Noted rock critic Lester Bangs, who’s prone to hyperbole but also often correct, once called the Mekons “…the most revolutionary group in rock ‘n’ roll.” He may be wrong, but I can’t think of another group that better fits the bill. The Mekons are not a band, not really anyway – they’re more an anarchic collective who’ve now hung around together long enough that you can call them a band whether they like it or not (and really, I don’t think they mind). Luckily, band or no, they have continued to record and release albums from 1979 until now. Well, there was that time around 1982 when they called it quits as a group (or collective, or whatever) but they wisely decided to push through it, rediscovered their roots, and came back strong in ’85 with Fear And Whiskey, probably the best of their many good-to-great albums. And to hear about their legend, hear about the ramshackle nature of their music, hear fans calling Fear and Whiskey a masterpiece, or the album that created alt-country – and there are many people who will say those things – and then to hear the record, well, that’s a different story.
The first half/side makes you understand in just over 20 minutes that the band has little interest in creating “punk” music per se, or “country” either. None of the songs really resemble each other except in their loosely amateurish approach, the sawed violin (“fiddle,” if you prefer) of Susie Honeyman cutting through the clamor regularly to mark them, and perhaps how high the pounding drums are in the mix, leaving the normal rock leads of vocals and guitar considerably further back. But there’s something interesting in this stew, something that keeps bubbling up to the ear in every song – a nagging riff here; some guitar noise over there; the dark resignation of lines like "I was out the other night, fear and whiskey kept me going," or “darkness and doubt just followed me about” or “it’s hard to be human again;” the song that takes over a minute to fall apart at the end; the eccentric spoken-word pieces that seem to wander around an idea rather than tell a story – all of these find their way to the front of the mind and then recede into the album’s mix to be confronted next time ‘round.
The second half, which is more uniform in sound (but not necessarily better and certainly no more professional-sounding) kicks off with the rousing waltz called “Flitcraft,” which makes the country influence more palpable than anywhere in the first half. But rather than trying to sound like the finely-honed American version of country music, they’re more channeling the spirit of its classic practitioners. During their hiatus they began to fully comprehend the class-conscious rootedness of both American country and English folk, connected their directness and simplicity to the punk rock scene they were involved in and voila – out came this album. So when the next one, called “Country,” starts with “We know that for many years there's been no country here, Nothing here but the war” and says “I’m not ready for this, I am not ready for this” and the one after that is about a failed miners’ strike, they marry country music’s working class themes with punk’s bitterness and politics, both filtered through their own weathered, melancholic sensibilities that really go out on the album’s two final tunes. “Last Dance” is perhaps the album’s masterstroke, in which a night at a dance hall ends at last call with hope, resignation, drunkenness, desperation, and beauty all rolled into one perfectly sloppy/loose/ramshackle faux-country punk tune, and then there’s a spot-on cover of “Lost Highway,” which Hank Williams popularized – and he knew all about hope, resignation, drunkenness, desperation and beauty and sang about them all three decades before the Mekons did, which is why they connect to him.
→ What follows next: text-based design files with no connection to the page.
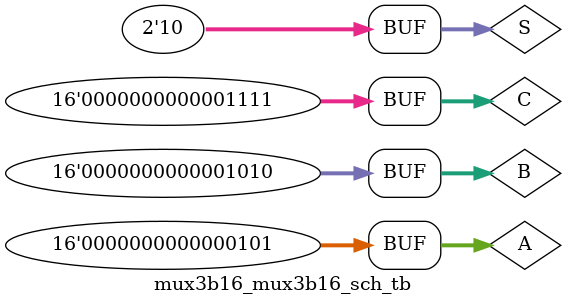
<source format=v>

`timescale 1ns / 1ps

module mux3b16_mux3b16_sch_tb();

// Inputs
   reg [15:0] A;
   reg [15:0] B;
   reg [15:0] C;
   reg [1:0] S;

// Output
   wire [15:0] Result;

// Bidirs

// Instantiate the UUT
   mux3b16 UUT (
		.A(A), 
		.B(B), 
		.C(C), 
		.S(S), 
		.Result(Result)
   );
// Initialize Inputs
	initial begin
		A = 5;
		B = 10;
		C = 15;
		S = 2;
	end
endmodule
</source>
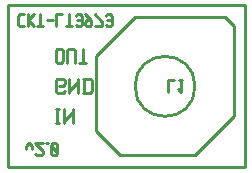
<source format=gbr>
G04 start of page 8 for group -4078 idx -4078 *
G04 Title: (unknown), bottomsilk *
G04 Creator: pcb 20110918 *
G04 CreationDate: Mon 01 Apr 2013 11:54:10 PM GMT UTC *
G04 For: railfan *
G04 Format: Gerber/RS-274X *
G04 PCB-Dimensions: 80000 55000 *
G04 PCB-Coordinate-Origin: lower left *
%MOIN*%
%FSLAX25Y25*%
%LNBOTTOMSILK*%
%ADD40C,0.0100*%
G54D40*X500Y54500D02*Y500D01*
X79500D02*Y54500D01*
X500Y500D02*X79500D01*
Y54500D02*X500D01*
X16500Y35830D02*Y39490D01*
Y35830D02*X17110Y35220D01*
X18330D01*
X18940Y35830D01*
Y39490D01*
X18330Y40100D02*X18940Y39490D01*
X17110Y40100D02*X18330D01*
X16500Y39490D02*X17110Y40100D01*
X20404Y35220D02*Y39490D01*
X21014Y40100D01*
X22234D01*
X22844Y39490D01*
Y35220D02*Y39490D01*
X24308Y35220D02*X26748D01*
X25528D02*Y40100D01*
X16500Y15220D02*X17720D01*
X17110D02*Y20100D01*
X16500D02*X17720D01*
X19184Y15220D02*Y20100D01*
Y15220D02*Y15830D01*
X22234Y18880D01*
Y15220D02*Y20100D01*
X18940Y25220D02*X19550Y25830D01*
X17110Y25220D02*X18940D01*
X16500Y25830D02*X17110Y25220D01*
X16500Y25830D02*Y29490D01*
X17110Y30100D01*
X18940D01*
X19550Y29490D01*
Y28270D02*Y29490D01*
X18940Y27660D02*X19550Y28270D01*
X17720Y27660D02*X18940D01*
X21014Y25220D02*Y30100D01*
Y25220D02*Y25830D01*
X24064Y28880D01*
Y25220D02*Y30100D01*
X26138Y25220D02*Y30100D01*
X27968Y25220D02*X28578Y25830D01*
Y29490D01*
X27968Y30100D02*X28578Y29490D01*
X25528Y30100D02*X27968D01*
X25528Y25220D02*X27968D01*
X6500Y6500D02*Y7500D01*
X7500Y8500D01*
X8500Y7500D01*
Y6500D02*Y7500D01*
X9700Y5000D02*X10200Y4500D01*
X11700D01*
X12200Y5000D01*
Y6000D01*
X9700Y8500D02*X12200Y6000D01*
X9700Y8500D02*X12200D01*
X13400D02*X13900D01*
X15100Y8000D02*X15600Y8500D01*
X15100Y5000D02*Y8000D01*
Y5000D02*X15600Y4500D01*
X16600D01*
X17100Y5000D01*
Y8000D01*
X16600Y8500D02*X17100Y8000D01*
X15600Y8500D02*X16600D01*
X15100Y7500D02*X17100Y5500D01*
X4500Y51500D02*X6000D01*
X4000Y51000D02*X4500Y51500D01*
X4000Y48000D02*Y51000D01*
Y48000D02*X4500Y47500D01*
X6000D01*
X7200D02*Y51500D01*
Y49500D02*X9200Y47500D01*
X7200Y49500D02*X9200Y51500D01*
X10400Y47500D02*X12400D01*
X11400D02*Y51500D01*
X13600Y49500D02*X15600D01*
X16800Y47500D02*Y51500D01*
X18800D01*
X20000Y47500D02*X22000D01*
X21000D02*Y51500D01*
X23200Y48000D02*X23700Y47500D01*
X24700D01*
X25200Y48000D01*
Y51000D01*
X24700Y51500D02*X25200Y51000D01*
X23700Y51500D02*X24700D01*
X23200Y51000D02*X23700Y51500D01*
Y49500D02*X25200D01*
X26400Y51500D02*X28400Y49500D01*
Y48000D02*Y49500D01*
X27900Y47500D02*X28400Y48000D01*
X26900Y47500D02*X27900D01*
X26400Y48000D02*X26900Y47500D01*
X26400Y48000D02*Y49000D01*
X26900Y49500D01*
X28400D01*
X29600Y51500D02*X32100Y49000D01*
Y47500D02*Y49000D01*
X29600Y47500D02*X32100D01*
X33300Y48000D02*X33800Y47500D01*
X34800D01*
X35300Y48000D01*
Y51000D01*
X34800Y51500D02*X35300Y51000D01*
X33800Y51500D02*X34800D01*
X33300Y51000D02*X33800Y51500D01*
Y49500D02*X35300D01*
X30000Y12500D02*X38000Y4500D01*
X30000Y37500D02*Y12500D01*
X43000Y50500D02*X30000Y37500D01*
X43000Y50500D02*X73000D01*
X76000Y47500D02*X73000Y50500D01*
X76000Y47500D02*Y17500D01*
X63000Y4500D02*X76000Y17500D01*
X38000Y4500D02*X63000D01*
X43000Y27500D02*G75*G03X43000Y27500I10000J0D01*G01*
X54000Y25500D02*Y29500D01*
X56000D01*
X57700D02*X58700D01*
X58200Y25500D02*Y29500D01*
X57200Y26500D02*X58200Y25500D01*
M02*

</source>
So it’s country punk, sure, but it’s neither country nor punk. Or it’s both country and punk, but not alt-country. Or it’s alt-country, but not like that boring stuff that came later because of the punk connection, because they looked outward toward the problems of the world and not just their own heartaches (though those factor in, of course). Or as singer Tom Greenhalgh said in an interview with Rebel Route Spring in 1998: "We weren't a directly sloganizing, political band because we had a bit of a problem with that whole slogan-type thing. You know, it runs into other problems. It's kind of more like politics in the sense of everyday politics, or everything-is-politics, so sometimes that actually does merge with the bigger picture. A political view of everything rather than Political with a big “P” and party-politics and everything." To me, that’s country and that’s punk as fuck, all at once. They hit that idea throughout their career, lots of times knocking it out of the park, but this was the first time they did it, and still maybe the best.